I have a dataset and I am looking to see if there is a way to match data based on col values.
col-A col-B
Apple squash
Apple lettuce
Banana Carrot
Banana Carrot
Banana Carrot
dragon turnip
melon potato
melon potato
pear potato
Match
- if col A matches another col a and col b doesn't match
- if col B matches another col B and col a doesn't match
col-A col-B
Apple squash
Apple lettuce
melon potato
melon potato
pear potato
edit fixed typo
edit2 fixed 2nd typo
CodePudding user response:
IIUC, you need to compute two masks to identify which group has a unique match with the other values:
m1 = df.groupby('col-B')['col-A'].transform('nunique').gt(1)

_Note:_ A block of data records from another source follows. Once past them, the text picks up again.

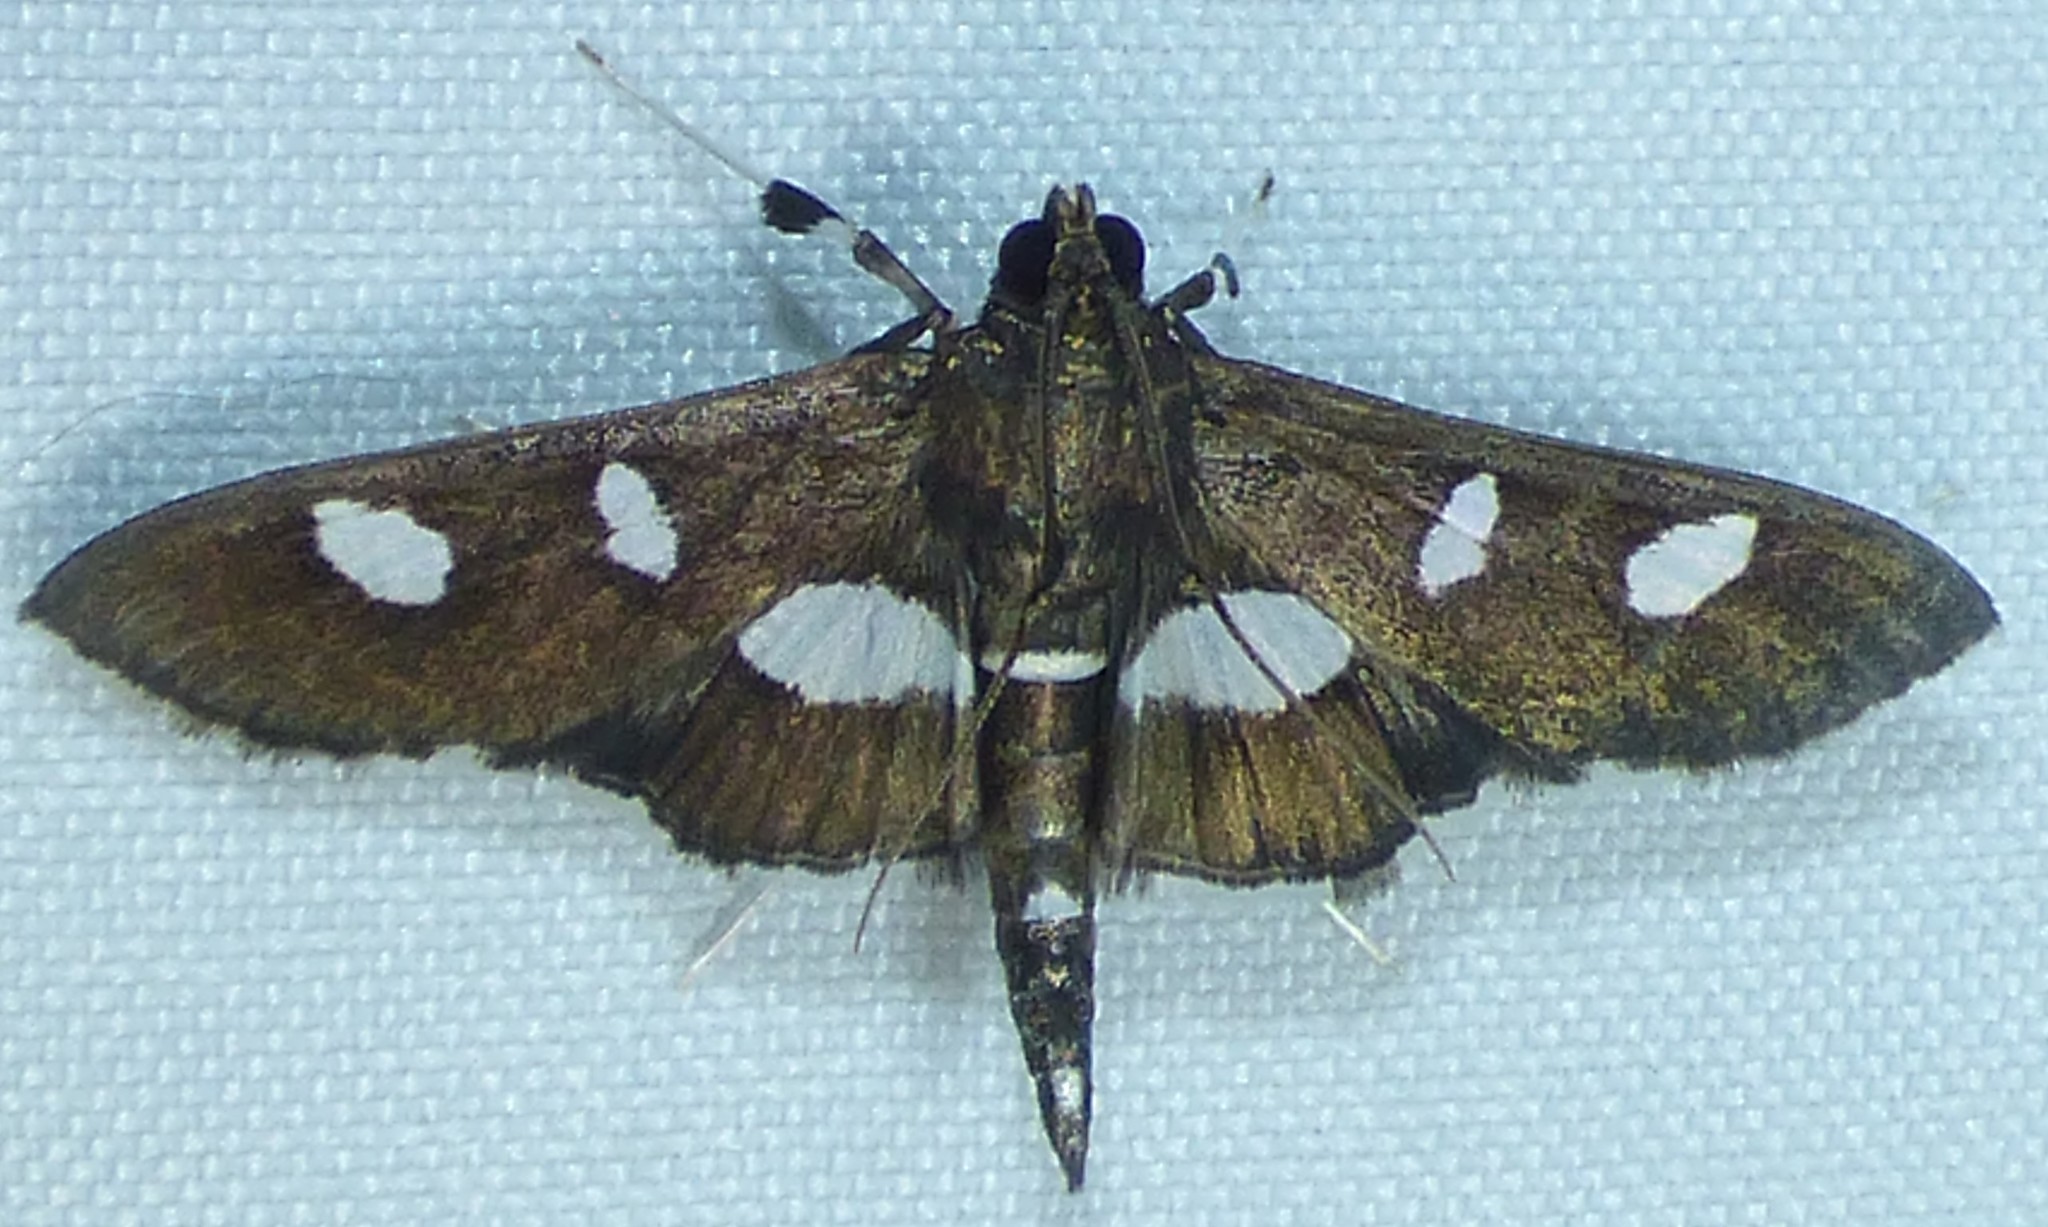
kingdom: Animalia
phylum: Arthropoda
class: Insecta
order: Lepidoptera
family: Crambidae
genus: Desmia
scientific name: Desmia funeralis
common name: Grape leaf folder moth
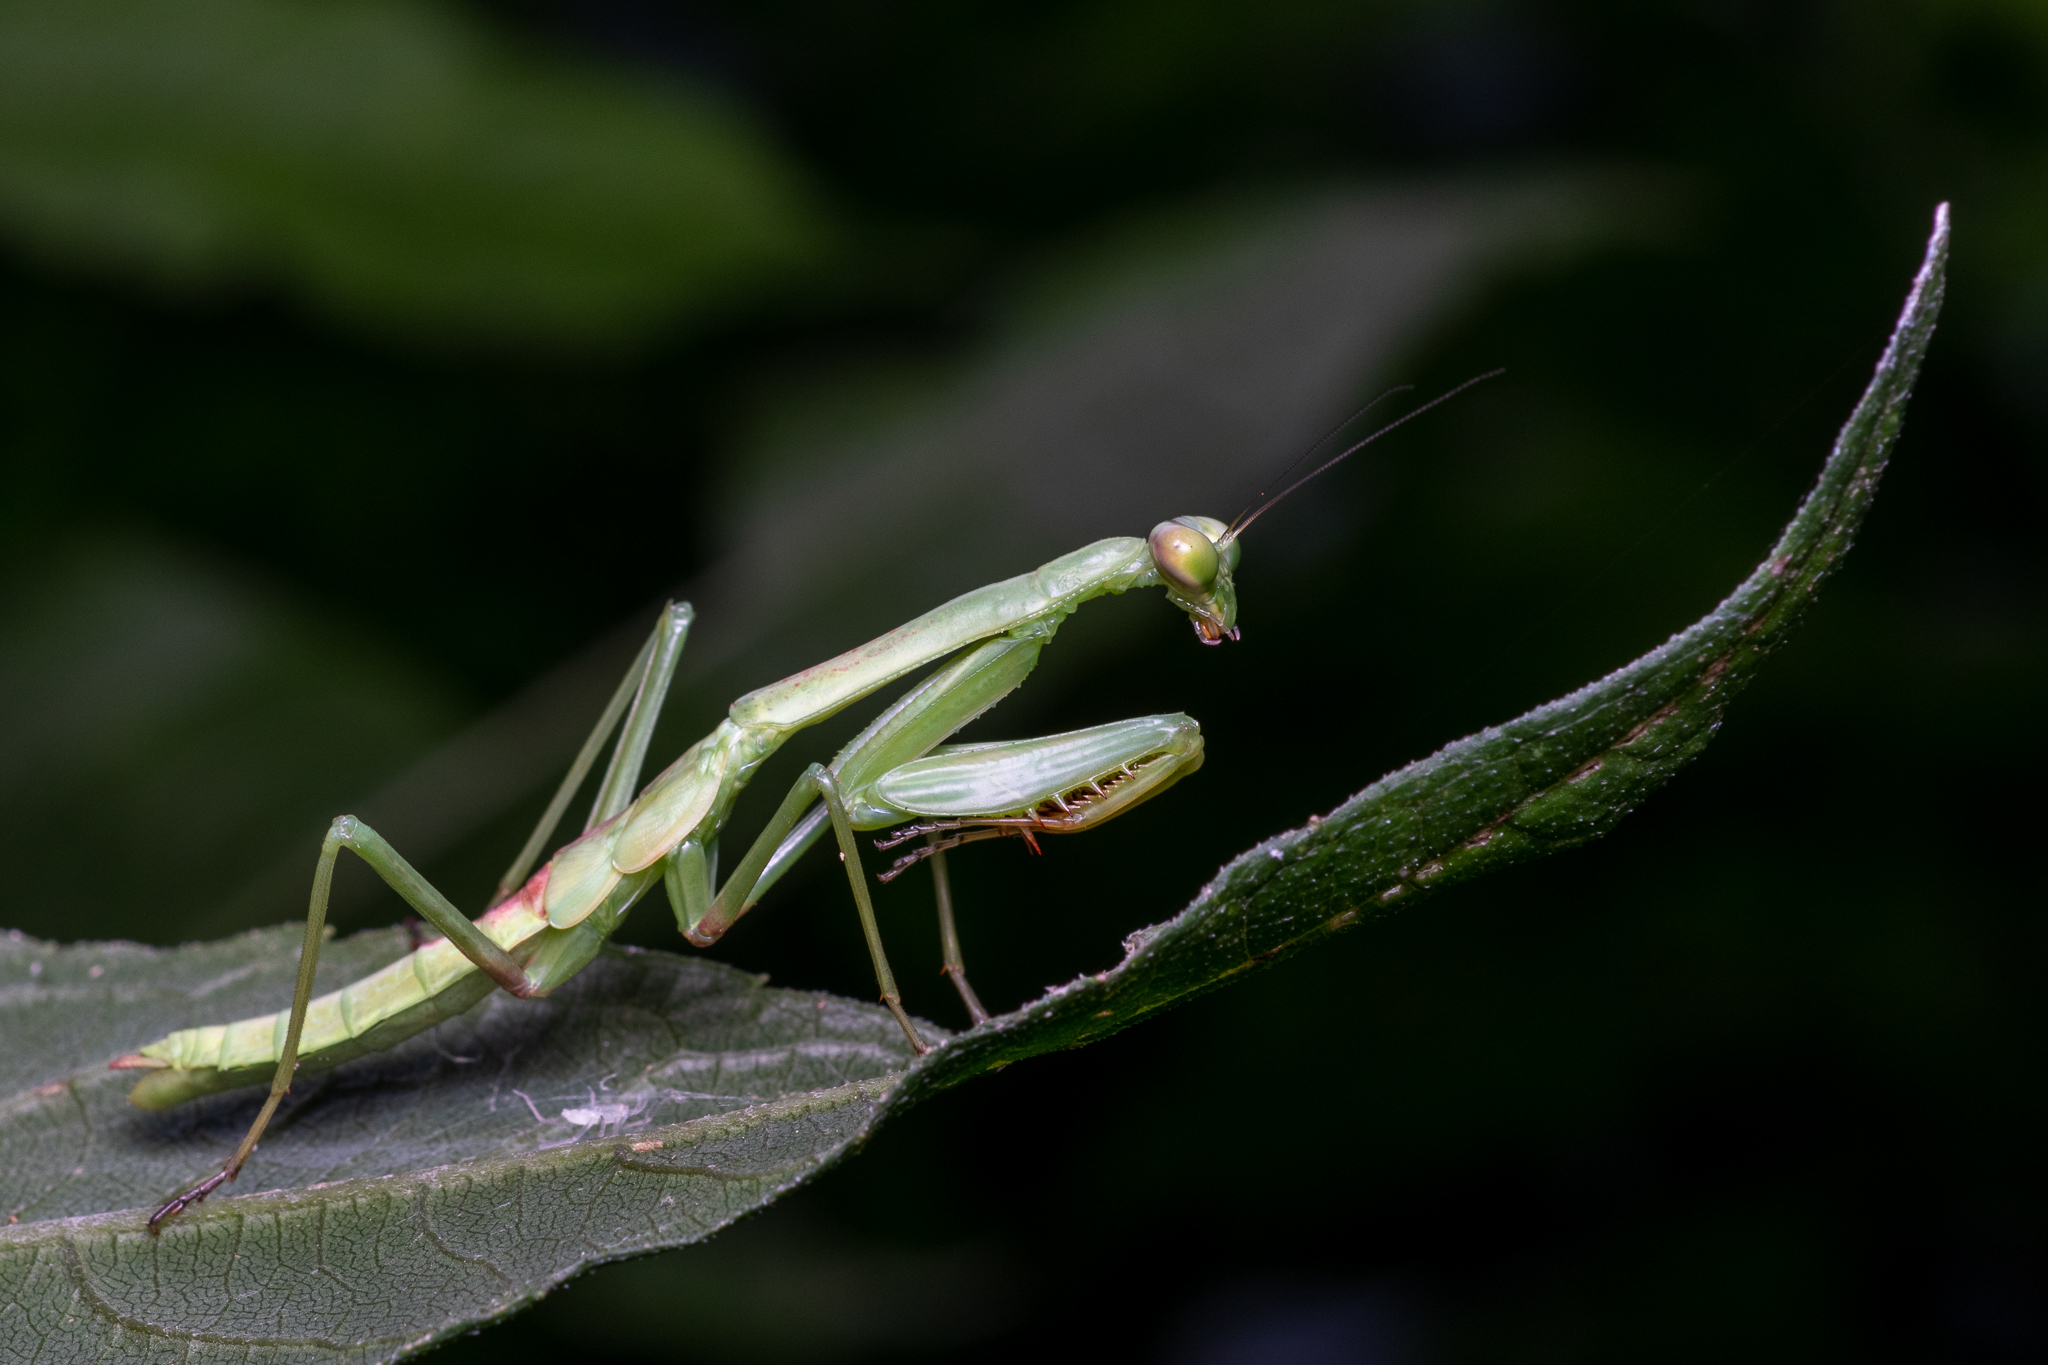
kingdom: Animalia
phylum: Arthropoda
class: Insecta
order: Mantodea
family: Mantidae
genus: Stagmomantis
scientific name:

m2 = df.groupby('col-A')['col-B'].transform('nunique').gt(1)
out = df[m1|m2]
Output:
col-A col-B
0 Apple squash
1 Apple lettuce
6 melon potato
7 melon potato
8 pear potato
You can also get the unique/exclusive pairs with:
df[~(m1|m2)]
col-A col-B
2 Banana Carrot
3 Banana Carrot
4 Banana Carrot
5 Pear Cabbage
CodePudding user response:
So, if I understand well, you want to select each rows, such that grouping for colA (resp. colB) then colB (resp. colA) lead to more than one group.
I can advice :
grA = df2.groupby("colA").filter(lambda x : x.groupby("colB").ngroups > 1)
grB = df2.groupby("colB").filter(lambda x : x.groupby("colA").ngroups > 1)
Leading to :
grA
colA colB
0 Apple squash
1 Apple lettuce
and
grB
colA colB
6 melon potato
7 melon potato
8 pear potato
Merging the two dataframes will lead to the desired ouput.